Van vogels is geweten dat ze handig kunnen navigeren met behulp van de veldlijnen van het aardmagnetisch veld. Maar ook mensen zouden dit lichamelijke kompas bezitten.

De laatste jaren is er veel onderzoek gedaan naar de precieze werking van het kompas bij vogels. Die voelen immers zeer nauwkeurig veranderingen in de richting het aardmagnetisch veld. De veldlijnen lopen van de (magnetische) noord- naar de zuidpool. Door die variaties tijdens hun vlucht op te pikken, kunnen vogels de juiste koers vinden tijdens de trek.

Vogels zijn niet de enige dieren met deze zogenaamde ‘magnetoceptie’. De eigenschap is – weliswaar in minder sterke mate – ook teruggevonden bij bijen, vleermuizen, zeeschildpadden, salamanders en dolfijnen. Zelfs van koeien wordt vermoed dat ze gevoelig zijn voor het aardmagnetisch veld, getuige hun niet-willekeurige positie in de wei. Alleen ontbreekt voor die laatste groep dieren afdoende wetenschappelijk bewijs.

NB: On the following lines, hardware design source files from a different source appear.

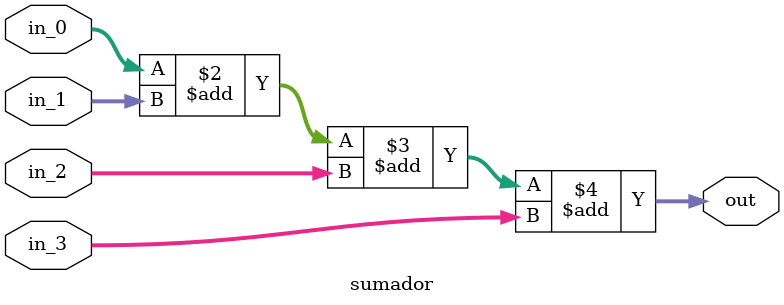
<source format=v>
`timescale 1ns / 1ps


module sumador(
  input [7:0] in_0,
  input [7:0] in_1,
  input [7:0] in_2,
  input [7:0] in_3,
  output reg [8:0] out
  
);

  always @( * ) begin
    out <= in_0 + in_1 + in_2 + in_3;
  end
  
  
endmodule
</source>
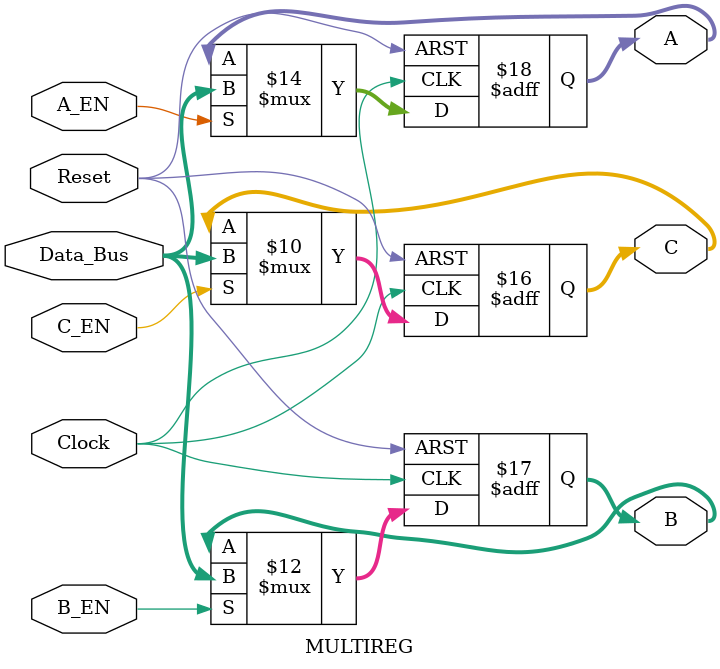
<source format=sv>
module MULTIREG (
    output reg [7:0] A, B, C,
    input wire Clock, Reset,
    input wire [7:0] Data_Bus,
    input wire A_EN, B_EN, C_EN
);

always @ (posedge Clock or negedge Reset)
begin: A_REG
    if (!Reset)
        A <= 8'h00;
    else
        if (A_EN == 1)
            A <= Data_Bus;
end

always @ (posedge Clock or negedge Reset)
begin: B_REG
    if (!Reset)
        B <= 8'h00;
    else
        if (B_EN == 1)
            B <= Data_Bus;
end

always @ (posedge Clock or negedge Reset)
begin: C_REG
    if (!Reset)
        C <= 8'h00;
    else
        if (C_EN == 1)
            C <= Data_Bus;
end

endmodule
``

</source>
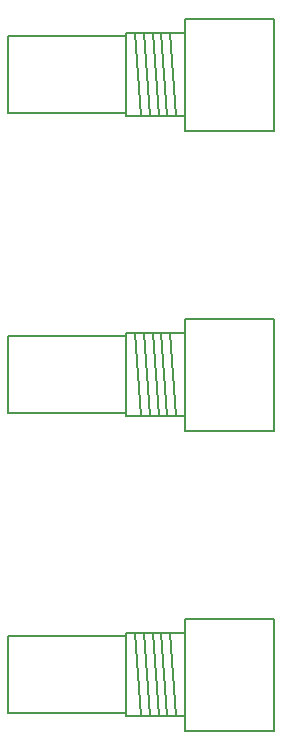
<source format=gbo>
G04 EAGLE Gerber RS-274X export*
G75*
%MOMM*%
%FSLAX34Y34*%
%LPD*%
%INSilkscreen Bottom*%
%IPPOS*%
%AMOC8*
5,1,8,0,0,1.08239X$1,22.5*%
G01*
%ADD10C,0.203200*%


D10*
X68300Y980950D02*
X68300Y885950D01*
X68300Y980950D02*
X-6700Y980950D01*
X-6700Y885950D01*
X68300Y885950D01*
X-36700Y898450D02*
X-56700Y898450D01*
X-36700Y898450D02*
X-29200Y898450D01*
X-21700Y898450D01*
X-14200Y898450D01*
X-6700Y898450D01*
X-41700Y968450D02*
X-56700Y968450D01*
X-41700Y968450D02*
X-34200Y968450D01*
X-26700Y968450D01*
X-19200Y968450D01*
X-6700Y968450D01*
X-56700Y968450D02*
X-56700Y898450D01*
X-44200Y898450D02*
X-49200Y968450D01*
X-41700Y968450D02*
X-36700Y898450D01*
X-29200Y898450D02*
X-34200Y968450D01*
X-26700Y968450D02*
X-21700Y898450D01*
X-14200Y898450D02*
X-19200Y968450D01*
X-56700Y900950D02*
X-156700Y900950D01*
X-156700Y965950D02*
X-56700Y965950D01*
X-156700Y965950D02*
X-156700Y900950D01*
X68300Y472950D02*
X68300Y377950D01*
X68300Y472950D02*
X-6700Y472950D01*
X-6700Y377950D01*
X68300Y377950D01*
X-36700Y390450D02*
X-56700Y390450D01*
X-36700Y390450D02*
X-29200Y390450D01*
X-21700Y390450D01*
X-14200Y390450D01*
X-6700Y390450D01*
X-41700Y460450D02*
X-56700Y460450D01*
X-41700Y460450D02*
X-34200Y460450D01*
X-26700Y460450D01*
X-19200Y460450D01*
X-6700Y460450D01*
X-56700Y460450D02*
X-56700Y390450D01*
X-44200Y390450D02*
X-49200Y460450D01*
X-41700Y460450D02*
X-36700Y390450D01*
X-29200Y390450D02*
X-34200Y460450D01*
X-26700Y460450D02*
X-21700Y390450D01*
X-14200Y390450D02*
X-19200Y460450D01*
X-56700Y392950D02*
X-156700Y392950D01*
X-156700Y457950D02*
X-56700Y457950D01*
X-156700Y457950D02*
X-156700Y392950D01*
X68300Y631950D02*
X68300Y726950D01*
X-6700Y726950D01*
X-6700Y631950D01*
X68300Y631950D01*
X-36700Y644450D02*
X-56700Y644450D01*
X-36700Y644450D02*
X-29200Y644450D01*
X-21700Y644450D01*
X-14200Y644450D01*
X-6700Y644450D01*
X-41700Y714450D02*
X-56700Y714450D01*
X-41700Y714450D02*
X-34200Y714450D01*
X-26700Y714450D01*
X-19200Y714450D01*
X-6700Y714450D01*
X-56700Y714450D02*
X-56700Y644450D01*
X-44200Y644450D02*
X-49200Y714450D01*
X-41700Y714450D02*
X-36700Y644450D01*
X-29200Y644450D02*
X-34200Y714450D01*
X-26700Y714450D02*
X-21700Y644450D01*
X-14200Y644450D02*
X-19200Y714450D01*
X-56700Y646950D02*
X-156700Y646950D01*
X-156700Y711950D02*
X-56700Y711950D01*
X-156700Y711950D02*
X-156700Y646950D01*
M02*

</source>
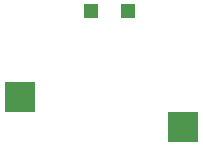
<source format=gbr>
%TF.GenerationSoftware,KiCad,Pcbnew,(5.1.9)-1*%
%TF.CreationDate,2021-03-16T12:24:23-04:00*%
%TF.ProjectId,baby,62616279-2e6b-4696-9361-645f70636258,rev?*%
%TF.SameCoordinates,Original*%
%TF.FileFunction,Paste,Top*%
%TF.FilePolarity,Positive*%
%FSLAX46Y46*%
G04 Gerber Fmt 4.6, Leading zero omitted, Abs format (unit mm)*
G04 Created by KiCad (PCBNEW (5.1.9)-1) date 2021-03-16 12:24:23*
%MOMM*%
%LPD*%
G01*
G04 APERTURE LIST*
%ADD10R,2.550000X2.500000*%
%ADD11R,1.200000X1.200000*%
G04 APERTURE END LIST*
D10*
%TO.C,K1*%
X49590000Y-52546200D03*
X63440000Y-55086200D03*
%TD*%
D11*
%TO.C,D1*%
X55575000Y-45243800D03*
X58725000Y-45243800D03*
%TD*%
M02*

</source>
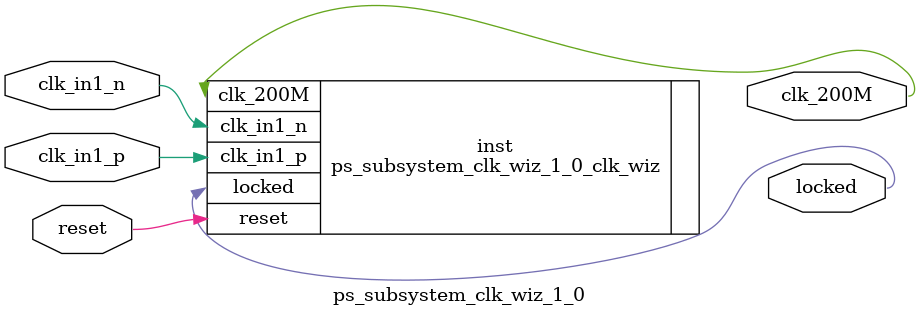
<source format=v>


`timescale 1ps/1ps

(* CORE_GENERATION_INFO = "ps_subsystem_clk_wiz_1_0,clk_wiz_v6_0_4_0_0,{component_name=ps_subsystem_clk_wiz_1_0,use_phase_alignment=false,use_min_o_jitter=false,use_max_i_jitter=false,use_dyn_phase_shift=false,use_inclk_switchover=false,use_dyn_reconfig=false,enable_axi=0,feedback_source=FDBK_AUTO,PRIMITIVE=MMCM,num_out_clk=1,clkin1_period=8.000,clkin2_period=10.000,use_power_down=false,use_reset=true,use_locked=true,use_inclk_stopped=false,feedback_type=SINGLE,CLOCK_MGR_TYPE=NA,manual_override=false}" *)

module ps_subsystem_clk_wiz_1_0 
 (
  // Clock out ports
  output        clk_200M,
  // Status and control signals
  input         reset,
  output        locked,
 // Clock in ports
  input         clk_in1_p,
  input         clk_in1_n
 );

  ps_subsystem_clk_wiz_1_0_clk_wiz inst
  (
  // Clock out ports  
  .clk_200M(clk_200M),
  // Status and control signals               
  .reset(reset), 
  .locked(locked),
 // Clock in ports
  .clk_in1_p(clk_in1_p),
  .clk_in1_n(clk_in1_n)
  );

endmodule

</source>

Nu komt een groep Amerikaanse en Japanse neurologen1 echter met een bijzondere claim. Volgens hen beschikken ook wij mensen over magnetoceptie. Bij een groep vrijwilligers zagen de onderzoekers tijdens een hersenscan dat veranderingen in het lokale (lichte) magnetisch veld variaties veroorzaakten in de hersenactiviteit. Sterker, deze activiteit speelde zich af in de gebieden die we verbinden met zintuiglijke waarneming zoals zien, horen en voelen.

De wetenschappers ontwaarden zelfs een zekere oplijning met de veldlijnen in het noordelijk halfrond (zowel de VS als Japan liggen boven de evenaar). De vraag is nu in welke mate mensen zich ‘bewust’ zijn van het effect van het veranderende magnetische veld tijdens bijvoorbeeld verre verplaatsingen.